Universal Broadband Access Is Within Florida’s Grasp
The Florida legislative session was busy for lawmakers, who oversaw the passage of 3,095 bills and a $101.5 billion budget. One of the most promising developments included a new law designed to expand broadband access in the Sunshine State.
Signed by Gov. DeSantis on May 7, the Broadband Deployment Act, or HB 1239, takes important strides toward addressing barriers that hinder the expansion of high-speed internet service.
In many rural communities, wooden utility poles are the backbone of the telecommunications infrastructure. Reaching a single home may require attachments to 10 or more poles, so any unnecessary delays or expenses associated with that process can have a profound impact on local efforts to expand broadband service.
HB 1239 establishes a more equitable division of costs for replacing utility pole infrastructure. It also provides a temporary reduction in the annual rate paid by broadband providers to attach their networks to poles owned by municipal electric companies in unserved areas.
In addition, the bill establishes a funding mechanism for current and future broadband projects and directs the Florida Office of Broadband to formulate a strategic plan to increase broadband service in unserved areas.
These changes represent a significant step forward, and I applaud Gov. DeSantis, state Rep. Josie Tomkow and state Sen. Danny Burgess for their leadership on efforts to close the digital divide. I urge lawmakers to continue this momentum by addressing the remaining barriers to connectivity in unserved communities, where nearly 804,000 Floridians still lack access to a high-speed internet connection. Florida has a great opportunity to be the first state to deliver universal broadband access for all its residents.

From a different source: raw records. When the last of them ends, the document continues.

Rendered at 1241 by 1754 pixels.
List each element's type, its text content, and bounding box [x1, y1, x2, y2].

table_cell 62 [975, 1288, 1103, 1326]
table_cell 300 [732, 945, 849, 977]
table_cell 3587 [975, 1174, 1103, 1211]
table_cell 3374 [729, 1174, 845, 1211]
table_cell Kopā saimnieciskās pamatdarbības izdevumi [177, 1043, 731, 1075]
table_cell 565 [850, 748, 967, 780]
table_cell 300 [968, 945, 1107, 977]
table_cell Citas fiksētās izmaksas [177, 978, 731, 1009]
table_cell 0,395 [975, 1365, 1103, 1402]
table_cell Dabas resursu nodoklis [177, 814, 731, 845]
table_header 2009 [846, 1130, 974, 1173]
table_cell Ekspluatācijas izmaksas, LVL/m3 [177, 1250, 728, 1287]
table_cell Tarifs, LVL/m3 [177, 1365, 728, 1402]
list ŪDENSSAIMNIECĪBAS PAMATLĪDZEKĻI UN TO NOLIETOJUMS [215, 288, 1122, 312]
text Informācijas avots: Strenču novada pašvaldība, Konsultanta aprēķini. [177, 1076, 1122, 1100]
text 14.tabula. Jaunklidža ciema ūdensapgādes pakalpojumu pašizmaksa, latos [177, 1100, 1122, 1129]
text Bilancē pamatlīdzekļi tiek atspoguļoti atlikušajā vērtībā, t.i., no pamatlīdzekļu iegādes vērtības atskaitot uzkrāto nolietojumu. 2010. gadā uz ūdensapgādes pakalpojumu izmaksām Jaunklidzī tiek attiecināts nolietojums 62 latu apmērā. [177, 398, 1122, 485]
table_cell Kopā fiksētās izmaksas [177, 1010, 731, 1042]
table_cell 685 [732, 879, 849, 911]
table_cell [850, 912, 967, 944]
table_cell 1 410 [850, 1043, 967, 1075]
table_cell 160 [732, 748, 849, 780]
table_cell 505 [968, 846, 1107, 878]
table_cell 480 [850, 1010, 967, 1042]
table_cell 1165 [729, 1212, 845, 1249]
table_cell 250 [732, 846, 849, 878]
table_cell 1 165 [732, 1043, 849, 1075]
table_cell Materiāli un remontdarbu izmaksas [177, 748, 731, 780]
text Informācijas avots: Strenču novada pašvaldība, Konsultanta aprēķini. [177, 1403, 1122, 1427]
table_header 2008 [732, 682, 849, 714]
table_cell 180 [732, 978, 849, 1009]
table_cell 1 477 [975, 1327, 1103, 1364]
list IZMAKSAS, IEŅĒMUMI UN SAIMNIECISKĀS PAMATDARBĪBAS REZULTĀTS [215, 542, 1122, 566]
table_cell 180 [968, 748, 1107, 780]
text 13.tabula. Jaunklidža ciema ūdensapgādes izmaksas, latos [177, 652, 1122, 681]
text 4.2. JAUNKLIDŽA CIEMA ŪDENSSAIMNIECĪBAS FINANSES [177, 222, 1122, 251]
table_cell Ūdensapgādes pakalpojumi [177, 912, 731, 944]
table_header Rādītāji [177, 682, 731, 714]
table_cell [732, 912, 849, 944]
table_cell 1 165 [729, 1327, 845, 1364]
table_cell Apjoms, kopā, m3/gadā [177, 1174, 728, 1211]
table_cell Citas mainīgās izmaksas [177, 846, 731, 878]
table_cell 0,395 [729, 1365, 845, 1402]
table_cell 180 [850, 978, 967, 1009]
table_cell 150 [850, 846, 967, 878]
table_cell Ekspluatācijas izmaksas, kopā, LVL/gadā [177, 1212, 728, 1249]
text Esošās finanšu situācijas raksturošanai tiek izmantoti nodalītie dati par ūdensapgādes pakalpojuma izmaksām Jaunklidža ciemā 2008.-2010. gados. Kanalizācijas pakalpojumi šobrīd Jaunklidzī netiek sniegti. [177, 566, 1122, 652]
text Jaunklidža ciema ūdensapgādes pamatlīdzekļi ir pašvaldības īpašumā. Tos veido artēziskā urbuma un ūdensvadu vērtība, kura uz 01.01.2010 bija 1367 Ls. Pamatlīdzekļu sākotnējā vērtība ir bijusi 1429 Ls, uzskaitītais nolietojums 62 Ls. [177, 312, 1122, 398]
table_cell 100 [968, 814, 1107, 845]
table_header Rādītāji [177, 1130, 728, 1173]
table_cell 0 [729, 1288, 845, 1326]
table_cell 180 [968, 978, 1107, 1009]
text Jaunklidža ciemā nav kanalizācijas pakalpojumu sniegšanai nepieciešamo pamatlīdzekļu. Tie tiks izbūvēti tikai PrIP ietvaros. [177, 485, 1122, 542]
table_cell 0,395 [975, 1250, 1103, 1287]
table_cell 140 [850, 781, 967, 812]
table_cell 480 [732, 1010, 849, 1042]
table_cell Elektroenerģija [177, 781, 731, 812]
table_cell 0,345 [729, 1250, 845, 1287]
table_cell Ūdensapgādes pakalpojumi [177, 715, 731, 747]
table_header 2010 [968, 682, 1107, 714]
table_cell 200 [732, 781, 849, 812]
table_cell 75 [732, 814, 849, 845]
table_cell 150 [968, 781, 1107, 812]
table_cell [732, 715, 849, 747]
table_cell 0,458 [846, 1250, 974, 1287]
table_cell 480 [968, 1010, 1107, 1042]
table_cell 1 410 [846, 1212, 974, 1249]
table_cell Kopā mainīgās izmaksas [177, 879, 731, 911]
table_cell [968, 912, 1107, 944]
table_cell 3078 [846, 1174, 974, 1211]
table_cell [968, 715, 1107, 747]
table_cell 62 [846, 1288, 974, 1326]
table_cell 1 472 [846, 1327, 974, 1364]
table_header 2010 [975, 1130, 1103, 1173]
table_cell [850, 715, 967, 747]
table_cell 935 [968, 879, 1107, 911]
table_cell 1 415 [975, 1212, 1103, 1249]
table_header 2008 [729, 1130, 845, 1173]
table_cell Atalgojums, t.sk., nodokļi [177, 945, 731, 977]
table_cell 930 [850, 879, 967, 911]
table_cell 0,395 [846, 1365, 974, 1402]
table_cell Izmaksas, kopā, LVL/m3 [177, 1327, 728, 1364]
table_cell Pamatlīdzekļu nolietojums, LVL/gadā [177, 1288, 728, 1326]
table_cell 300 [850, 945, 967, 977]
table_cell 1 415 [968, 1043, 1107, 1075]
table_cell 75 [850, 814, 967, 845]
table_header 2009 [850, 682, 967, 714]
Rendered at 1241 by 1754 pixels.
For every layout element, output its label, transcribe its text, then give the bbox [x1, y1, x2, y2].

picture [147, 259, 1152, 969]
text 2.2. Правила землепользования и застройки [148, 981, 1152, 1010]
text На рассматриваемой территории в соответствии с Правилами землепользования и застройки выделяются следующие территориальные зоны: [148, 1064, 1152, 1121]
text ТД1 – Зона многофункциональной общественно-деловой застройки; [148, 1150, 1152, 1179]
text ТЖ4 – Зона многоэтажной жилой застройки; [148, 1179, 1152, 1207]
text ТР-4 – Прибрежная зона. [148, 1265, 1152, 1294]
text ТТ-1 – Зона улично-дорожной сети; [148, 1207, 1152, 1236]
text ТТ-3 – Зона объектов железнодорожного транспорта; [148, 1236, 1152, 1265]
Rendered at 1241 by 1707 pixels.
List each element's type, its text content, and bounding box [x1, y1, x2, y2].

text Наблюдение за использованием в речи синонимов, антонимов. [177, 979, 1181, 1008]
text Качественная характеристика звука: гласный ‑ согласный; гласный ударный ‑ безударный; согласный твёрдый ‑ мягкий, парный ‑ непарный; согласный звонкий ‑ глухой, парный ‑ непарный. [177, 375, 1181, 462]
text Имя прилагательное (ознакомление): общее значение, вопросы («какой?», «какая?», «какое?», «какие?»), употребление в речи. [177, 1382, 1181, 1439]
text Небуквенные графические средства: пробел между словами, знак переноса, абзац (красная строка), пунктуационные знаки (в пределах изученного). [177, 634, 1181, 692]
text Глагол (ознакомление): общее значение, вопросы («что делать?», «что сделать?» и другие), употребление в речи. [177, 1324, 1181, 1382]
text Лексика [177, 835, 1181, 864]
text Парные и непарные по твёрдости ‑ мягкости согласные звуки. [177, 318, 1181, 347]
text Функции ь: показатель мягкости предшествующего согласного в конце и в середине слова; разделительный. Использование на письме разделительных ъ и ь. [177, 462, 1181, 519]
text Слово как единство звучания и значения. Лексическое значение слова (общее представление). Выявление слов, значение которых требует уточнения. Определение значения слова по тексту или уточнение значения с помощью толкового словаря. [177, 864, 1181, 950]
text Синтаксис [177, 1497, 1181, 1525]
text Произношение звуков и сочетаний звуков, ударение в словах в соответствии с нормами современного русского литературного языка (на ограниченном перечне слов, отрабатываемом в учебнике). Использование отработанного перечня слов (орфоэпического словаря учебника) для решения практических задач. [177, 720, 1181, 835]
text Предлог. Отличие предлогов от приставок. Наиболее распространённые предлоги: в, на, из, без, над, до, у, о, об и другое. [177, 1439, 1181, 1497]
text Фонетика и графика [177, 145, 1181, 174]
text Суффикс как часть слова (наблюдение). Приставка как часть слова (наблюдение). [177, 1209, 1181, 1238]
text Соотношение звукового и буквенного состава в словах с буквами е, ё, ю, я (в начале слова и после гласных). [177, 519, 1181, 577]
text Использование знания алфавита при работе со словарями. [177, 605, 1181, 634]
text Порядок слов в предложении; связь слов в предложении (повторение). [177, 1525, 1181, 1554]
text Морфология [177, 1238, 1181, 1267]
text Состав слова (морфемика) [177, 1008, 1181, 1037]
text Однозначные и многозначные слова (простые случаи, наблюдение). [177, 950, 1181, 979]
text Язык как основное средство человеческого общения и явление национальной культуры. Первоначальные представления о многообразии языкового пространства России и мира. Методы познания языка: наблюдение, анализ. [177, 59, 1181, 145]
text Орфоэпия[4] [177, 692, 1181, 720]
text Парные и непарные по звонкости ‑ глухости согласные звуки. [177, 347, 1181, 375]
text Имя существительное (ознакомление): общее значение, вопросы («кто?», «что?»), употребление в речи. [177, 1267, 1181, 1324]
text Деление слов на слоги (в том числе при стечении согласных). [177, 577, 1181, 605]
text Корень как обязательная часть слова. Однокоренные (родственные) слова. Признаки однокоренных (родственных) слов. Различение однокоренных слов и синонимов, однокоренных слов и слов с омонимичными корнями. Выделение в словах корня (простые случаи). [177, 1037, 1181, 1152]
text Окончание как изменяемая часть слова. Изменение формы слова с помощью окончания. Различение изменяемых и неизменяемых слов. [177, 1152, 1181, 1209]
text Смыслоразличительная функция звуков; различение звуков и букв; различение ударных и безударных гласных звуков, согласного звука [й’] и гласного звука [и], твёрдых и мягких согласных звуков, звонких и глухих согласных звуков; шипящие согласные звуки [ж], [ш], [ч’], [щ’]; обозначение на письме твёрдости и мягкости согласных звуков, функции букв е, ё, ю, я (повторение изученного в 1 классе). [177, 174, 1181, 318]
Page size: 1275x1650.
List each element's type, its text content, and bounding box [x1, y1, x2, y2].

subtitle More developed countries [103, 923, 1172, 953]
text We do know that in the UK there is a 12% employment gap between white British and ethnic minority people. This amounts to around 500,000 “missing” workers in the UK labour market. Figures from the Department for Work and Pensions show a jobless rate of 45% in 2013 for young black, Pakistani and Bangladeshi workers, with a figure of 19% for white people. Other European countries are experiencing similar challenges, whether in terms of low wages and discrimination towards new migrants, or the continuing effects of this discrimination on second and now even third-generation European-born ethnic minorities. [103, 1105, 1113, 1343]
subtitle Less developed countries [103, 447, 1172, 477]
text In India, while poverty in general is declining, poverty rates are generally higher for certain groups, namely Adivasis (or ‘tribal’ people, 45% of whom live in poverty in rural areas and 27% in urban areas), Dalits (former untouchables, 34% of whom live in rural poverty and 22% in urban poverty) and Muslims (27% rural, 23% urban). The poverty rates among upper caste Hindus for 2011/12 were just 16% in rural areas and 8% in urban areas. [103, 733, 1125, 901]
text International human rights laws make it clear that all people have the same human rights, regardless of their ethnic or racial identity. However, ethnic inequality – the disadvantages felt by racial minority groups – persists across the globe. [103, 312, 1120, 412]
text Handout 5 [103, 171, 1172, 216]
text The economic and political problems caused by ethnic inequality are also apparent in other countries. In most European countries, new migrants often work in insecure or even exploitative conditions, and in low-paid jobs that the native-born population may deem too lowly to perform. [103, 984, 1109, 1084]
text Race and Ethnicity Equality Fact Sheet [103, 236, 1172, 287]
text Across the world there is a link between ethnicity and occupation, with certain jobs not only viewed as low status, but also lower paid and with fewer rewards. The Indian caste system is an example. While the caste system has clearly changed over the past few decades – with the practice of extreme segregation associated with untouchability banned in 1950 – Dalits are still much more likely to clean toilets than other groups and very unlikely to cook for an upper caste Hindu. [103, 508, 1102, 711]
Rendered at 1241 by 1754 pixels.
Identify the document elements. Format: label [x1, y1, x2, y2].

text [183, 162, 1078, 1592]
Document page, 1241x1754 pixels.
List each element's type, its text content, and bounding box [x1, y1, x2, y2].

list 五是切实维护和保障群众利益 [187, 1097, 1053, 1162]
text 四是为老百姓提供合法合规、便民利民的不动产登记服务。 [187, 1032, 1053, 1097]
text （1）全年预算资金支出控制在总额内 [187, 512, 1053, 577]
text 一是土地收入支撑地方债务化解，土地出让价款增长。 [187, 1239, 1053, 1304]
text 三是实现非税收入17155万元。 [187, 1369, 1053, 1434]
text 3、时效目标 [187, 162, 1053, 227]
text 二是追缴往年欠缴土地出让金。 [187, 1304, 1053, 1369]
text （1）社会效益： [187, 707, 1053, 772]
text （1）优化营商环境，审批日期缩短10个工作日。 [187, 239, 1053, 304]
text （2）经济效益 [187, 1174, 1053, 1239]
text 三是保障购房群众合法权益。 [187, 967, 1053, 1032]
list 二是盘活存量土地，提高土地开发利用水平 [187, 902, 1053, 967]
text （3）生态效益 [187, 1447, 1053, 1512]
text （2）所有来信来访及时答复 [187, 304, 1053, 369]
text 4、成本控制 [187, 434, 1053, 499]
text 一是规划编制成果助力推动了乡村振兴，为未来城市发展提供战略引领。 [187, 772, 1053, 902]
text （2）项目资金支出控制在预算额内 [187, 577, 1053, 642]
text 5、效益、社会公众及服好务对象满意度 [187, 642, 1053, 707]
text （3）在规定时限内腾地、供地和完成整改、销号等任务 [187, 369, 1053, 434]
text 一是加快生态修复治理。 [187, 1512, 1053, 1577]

I encourage our elected leaders to look at adopting additional reforms that apply to all Florida communities, regardless of whether the local poles are owned by investor-owned utilities, municipal electric companies or rural electrical cooperatives.
In many instances, a lack of clear rules and high-cost burdens have drained resources and left small communities seeking broadband access vulnerable to unpredictable delays. Not only do these barriers restrict high-speed internet access, but they also limit the ability of Florida’s manufacturers and other potential employers to create new jobs in unserved areas. That’s why lawmakers should keep up the fight by ensuring that new investments in rural broadband, both by taxpayers and private companies, can focus resources on delivering service to more families as quickly as possible.
Florida is a leader when it comes to broadband access, with service available to 97% of residents, according to federal estimates. But as we get closer to covering those last areas still without adequate service, the remaining barriers tend to be among the toughest to overcome. Universal broadband access in Florida is within our grasp but there is still work to be done to ensure taxpayers get the most from their investment, we keep our state competitive and attract the continued investment necessary to fully close the digital divide.
I hope soon Florida families that still cannot get online will finally be able to take advantage of 21st century tools that unlock new jobs, better educational outcomes, increased access to healthcare, more productive agriculture and all the modern conveniences others take for granted.
Brewster Bevis is Vice President of Associated Industries of Florida, based in Tallahassee.